╭─ Entries provided

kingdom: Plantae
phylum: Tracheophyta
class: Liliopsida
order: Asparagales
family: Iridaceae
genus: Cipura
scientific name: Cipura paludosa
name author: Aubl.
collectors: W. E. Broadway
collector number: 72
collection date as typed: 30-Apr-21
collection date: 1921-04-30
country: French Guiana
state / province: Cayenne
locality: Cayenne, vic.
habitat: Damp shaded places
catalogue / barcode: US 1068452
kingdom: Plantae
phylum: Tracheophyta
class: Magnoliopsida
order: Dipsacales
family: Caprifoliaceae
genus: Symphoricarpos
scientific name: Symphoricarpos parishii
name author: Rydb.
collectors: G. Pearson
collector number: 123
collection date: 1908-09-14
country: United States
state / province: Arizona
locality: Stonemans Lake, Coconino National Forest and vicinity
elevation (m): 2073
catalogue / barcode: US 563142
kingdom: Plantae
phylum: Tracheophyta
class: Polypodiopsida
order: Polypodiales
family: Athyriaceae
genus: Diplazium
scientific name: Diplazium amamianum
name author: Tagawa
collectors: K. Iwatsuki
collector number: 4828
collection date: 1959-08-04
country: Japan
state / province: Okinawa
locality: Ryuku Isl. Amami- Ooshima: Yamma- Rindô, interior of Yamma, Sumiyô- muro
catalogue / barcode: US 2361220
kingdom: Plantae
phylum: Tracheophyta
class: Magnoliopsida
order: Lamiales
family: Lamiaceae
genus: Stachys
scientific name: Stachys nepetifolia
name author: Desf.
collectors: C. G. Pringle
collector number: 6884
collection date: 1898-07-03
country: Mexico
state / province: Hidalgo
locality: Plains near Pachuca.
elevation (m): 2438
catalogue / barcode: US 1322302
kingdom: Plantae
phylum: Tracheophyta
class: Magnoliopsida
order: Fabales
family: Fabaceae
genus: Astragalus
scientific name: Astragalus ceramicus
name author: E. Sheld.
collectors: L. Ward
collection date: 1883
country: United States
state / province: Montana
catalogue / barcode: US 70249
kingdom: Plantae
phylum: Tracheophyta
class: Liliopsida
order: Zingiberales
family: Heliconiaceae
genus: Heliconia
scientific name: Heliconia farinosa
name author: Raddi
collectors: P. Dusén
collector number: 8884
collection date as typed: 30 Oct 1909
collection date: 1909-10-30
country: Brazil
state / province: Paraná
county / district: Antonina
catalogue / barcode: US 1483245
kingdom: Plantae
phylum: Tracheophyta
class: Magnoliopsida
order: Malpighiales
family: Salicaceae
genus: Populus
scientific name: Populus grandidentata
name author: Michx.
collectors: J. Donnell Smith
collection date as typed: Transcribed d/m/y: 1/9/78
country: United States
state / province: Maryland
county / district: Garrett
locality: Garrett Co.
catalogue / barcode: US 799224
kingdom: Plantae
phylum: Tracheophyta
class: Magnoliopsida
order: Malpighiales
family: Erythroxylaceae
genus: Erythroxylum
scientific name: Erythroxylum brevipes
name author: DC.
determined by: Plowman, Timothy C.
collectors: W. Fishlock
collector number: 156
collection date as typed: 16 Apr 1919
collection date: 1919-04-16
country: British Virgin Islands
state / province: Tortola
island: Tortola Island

╰─

_What to produce:_ Put all of the lines above into a JSON list of strings, with one string for each line and any blank lines omitted.

_Output for this exercise:_
[
  "kingdom: Plantae",
  "phylum: Tracheophyta",
  "class: Liliopsida",
  "order: Asparagales",
  "family: Iridaceae",
  "genus: Cipura",
  "scientific name: Cipura paludosa",
  "name author: Aubl.",
  "collectors: W. E. Broadway",
  "collector number: 72",
  "collection date as typed: 30-Apr-21",
  "collection date: 1921-04-30",
  "country: French Guiana",
  "state / province: Cayenne",
  "locality: Cayenne, vic.",
  "habitat: Damp shaded places",
  "catalogue / barcode: US 1068452",
  "kingdom: Plantae",
  "phylum: Tracheophyta",
  "class: Magnoliopsida",
  "order: Dipsacales",
  "family: Caprifoliaceae",
  "genus: Symphoricarpos",
  "scientific name: Symphoricarpos parishii",
  "name author: Rydb.",
  "collectors: G. Pearson",
  "collector number: 123",
  "collection date: 1908-09-14",
  "country: United States",
  "state / province: Arizona",
  "locality: Stonemans Lake, Coconino National Forest and vicinity",
  "elevation (m): 2073",
  "catalogue / barcode: US 563142",
  "kingdom: Plantae",
  "phylum: Tracheophyta",
  "class: Polypodiopsida",
  "order: Polypodiales",
  "family: Athyriaceae",
  "genus: Diplazium",
  "scientific name: Diplazium amamianum",
  "name author: Tagawa",
  "collectors: K. Iwatsuki",
  "collector number: 4828",
  "collection date: 1959-08-04",
  "country: Japan",
  "state / province: Okinawa",
  "locality: Ryuku Isl. Amami- Ooshima: Yamma- Rindô, interior of Yamma, Sumiyô- muro",
  "catalogue / barcode: US 2361220",
  "kingdom: Plantae",
  "phylum: Tracheophyta",
  "class: Magnoliopsida",
  "order: Lamiales",
  "family: Lamiaceae",
  "genus: Stachys",
  "scientific name: Stachys nepetifolia",
  "name author: Desf.",
  "collectors: C. G. Pringle",
  "collector number: 6884",
  "collection date: 1898-07-03",
  "country: Mexico",
  "state / province: Hidalgo",
  "locality: Plains near Pachuca.",
  "elevation (m): 2438",
  "catalogue / barcode: US 1322302",
  "kingdom: Plantae",
  "phylum: Tracheophyta",
  "class: Magnoliopsida",
  "order: Fabales",
  "family: Fabaceae",
  "genus: Astragalus",
  "scientific name: Astragalus ceramicus",
  "name author: E. Sheld.",
  "collectors: L. Ward",
  "collection date: 1883",
  "country: United States",
  "state / province: Montana",
  "catalogue / barcode: US 70249",
  "kingdom: Plantae",
  "phylum: Tracheophyta",
  "class: Liliopsida",
  "order: Zingiberales",
  "family: Heliconiaceae",
  "genus: Heliconia",
  "scientific name: Heliconia farinosa",
  "name author: Raddi",
  "collectors: P. Dusén",
  "collector number: 8884",
  "collection date as typed: 30 Oct 1909",
  "collection date: 1909-10-30",
  "country: Brazil",
  "state / province: Paraná",
  "county / district: Antonina",
  "catalogue / barcode: US 1483245",
  "kingdom: Plantae",
  "phylum: Tracheophyta",
  "class: Magnoliopsida",
  "order: Malpighiales",
  "family: Salicaceae",
  "genus: Populus",
  "scientific name: Populus grandidentata",
  "name author: Michx.",
  "collectors: J. Donnell Smith",
  "collection date as typed: Transcribed d/m/y: 1/9/78",
  "country: United States",
  "state / province: Maryland",
  "county / district: Garrett",
  "locality: Garrett Co.",
  "catalogue / barcode: US 799224",
  "kingdom: Plantae",
  "phylum: Tracheophyta",
  "class: Magnoliopsida",
  "order: Malpighiales",
  "family: Erythroxylaceae",
  "genus: Erythroxylum",
  "scientific name: Erythroxylum brevipes",
  "name author: DC.",
  "determined by: Plowman, Timothy C.",
  "collectors: W. Fishlock",
  "collector number: 156",
  "collection date as typed: 16 Apr 1919",
  "collection date: 1919-04-16",
  "country: British Virgin Islands",
  "state / province: Tortola",
  "island: Tortola Island"
]